Écrit par : gmc | dimanche, 22 mars 2009

à GMC : Voir à ce sujet les images du JT, déconcertantes !

Écrit par : s Jobert | dimanche, 22 mars 2009

@ GMC : La guerre, disait La Bruyère, a pour elle l'Antiquité

Écrit par : solko | dimanche, 22 mars 2009

J'aime beaucoup, Gilles-Marie, votre "du chaos par lequel transitent les flux d'imaginaire". Je le préfère au "bcp de chaos pour accoucher d'une étoile qui danse" dont on nous a rebattu les oreilles.
Et puis vous me faites découvrir Majorelle, merci, j'ignore tout de l'ébénisterie.
Quant à la pensée du rabot, ma foi (je n'ai pas d'équivalent non connoté, à cette expression), j'y songerai...^^

Écrit par : michèle pambrun | dimanche, 22 mars 2009

@ Michèle : La question qui nous taraude tous est donc plus ou moins celle de la pérennité de l'héritage, en terme intellectuel, c'est donc celle de la tradition. Mais comment peut-elle se régler sur un plan individuel ?

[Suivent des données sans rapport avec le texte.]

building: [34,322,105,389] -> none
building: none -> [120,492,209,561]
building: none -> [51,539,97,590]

Écrit par : solko | dimanche, 22 mars 2009

@ GMC : Vous parlez toujours en poète. Je vous répondrai que le rabot n'est plus d'un jugement sûr dès lors qu'il n'est plus un outil hérité, mais un instrument manufacturé.

Écrit par : solko | dimanche, 22 mars 2009

Thibaudet fait la gueule!!!

Écrit par : Sophie L.L | dimanche, 22 mars 2009

@ Sophie LL : Forcément. Je m'en doutais qu'il allait réagir comme ça. Mais bon. C'est Julien qui a écrit ce texte. Qu'y puis-je ?

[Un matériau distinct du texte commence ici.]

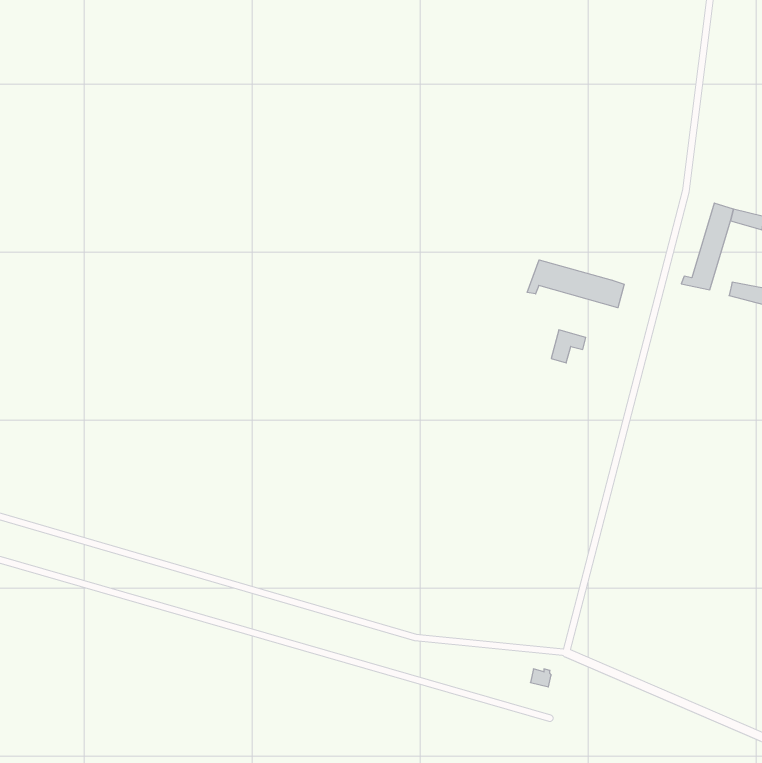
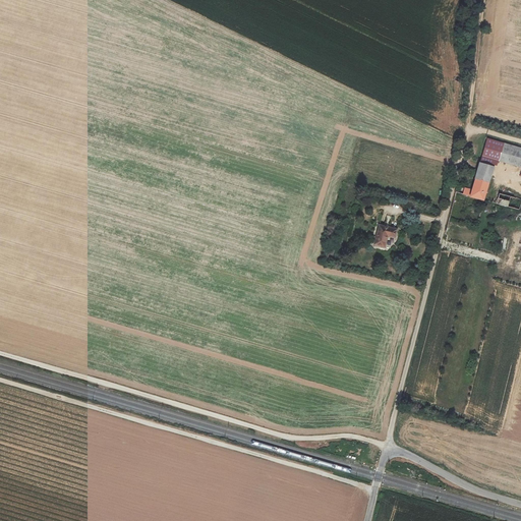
building: [527,260,624,308] -> none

Écrit par : solko | dimanche, 22 mars 2009

Ah rien, vous n'y pouvez rien! quelle tête de pioche cet Albert...Je suis pourtant en train de lui expliquer: ...gaité, joie de vivre ensemble...etc !! mais tiens, macache!
Bonne soirée Solko!

Écrit par : Sophie L.L | dimanche, 22 mars 2009

Ah zut j'ai manqué le parfum de drame chez Solko! Le dindon vaut bien cela, allez...
Merci pour vos extraits Solko, ils vont au cœur d'un sentiment si diffus, si inexprimable... Voilà qui est d'un vrai justicier, dire les choses justes avec justesse.

@Michèle Pambrun: Je le dis longtemps après la bataille, j'aurais été tout à fait désolé de ne plus lire ici vos commentaires. Quel que soit leur assaisonnement!

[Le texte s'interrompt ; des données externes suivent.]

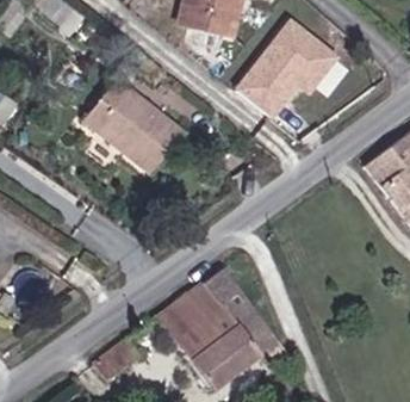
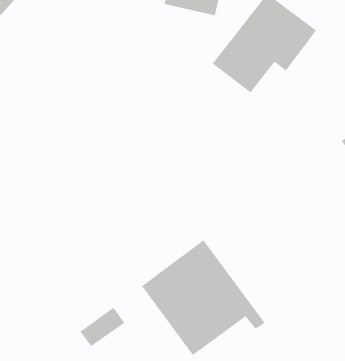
building: [83,80,184,174] -> none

Écrit par : tanguy | dimanche, 22 mars 2009

s jobert,

désolé, mais je fais en sorte de croiser le moins souvent possible les jt. je n'ai pas vu ces images, mais au vu de ce que vous en dîtes les uns et les autres, je ne pense pas rater autre chose qu'une manifestation pathétique ou grotesque, et rien d'a priori merveilleux. ça ne me manquera donc absolument pas, je vous rassure.
soit dit en passant, le jt ne montre généralement pas le chaos, mais des variations néologiques qu'on prête - mal à propos - à ce terme.

solko,

l'écume s'écrase depuis au moins l'antiquité sur les rochers dans un fracas toujours intense.
cependant l'écume n'est que la frange externe de la mer, et la mer n'est pas réductible à l'écume.

je ne sais si je vous ai déjà fait passer cette reprise d'un chant traditionnel portugais:

http://www.youtube.com/watch?v=MSIGWEcR5Dc#

Fui bailar no meu batel
Além do mar cruel
E o mar bramindo
Diz que eu fui roubar
A luz sem par
Do teu olhar tão lindo

Vem saber se o mar terá razão
Vem cá ver bailar meu coração

Se eu bailar no meu batel
Não vou ao mar cruel
E nem lhe digo aonde eu fui cantar
Sorrir, bailar
Viver, sonhar
Contigo

Vem saber se o mar terá razão
Vem cá ver bailar meu coração

Se eu bailar no meu batel
Não vou ao mar cruel
E nem lhe digo aonde eu fui cantar
Sorrir, bailar
Viver, sonhar
Contigo

***

J'ai été danser sur mon navire
Au-delà de la mer cruelle
Et la mer déchaînée
Dit que j'ai été voler
La lumière sans pair
De ton regard tellement beau

Viens savoir si la mer aura raison
Viens ici voir danser mon coeur

Si je danse sur mon navire
Je n'irai pas dans cette mer déchaînée
Et je ne lui dirai pas ou j'ai été chanter
Sourire , Danser
Vivre , Rêver ,
Avec toi

Viens savoir si la mer aura raison
Viens ici voir danser mon coeur

Si je danse sur mon navire
Je n'irai pas dans cette mer déchaînée
Et je ne lui dirai pas ou j'ai été chanter
Sourire , Danser
Vivre , Rêver ,
Avec toi

Écrit par : gmc | lundi, 23 mars 2009

@ GMC : Ah merci beaucoup. C'est magnifique. Les images de phare, de mer, le chant que je ne comprends pas. Merci aussi pour la traduction. Cela me ramène ce soir vers Ouessant, que j'ai connue il y a pas mal d'années, vers laquelle je ne suis pas revenu. Phare, c'est aussi solitude mais si joyeuse de poète.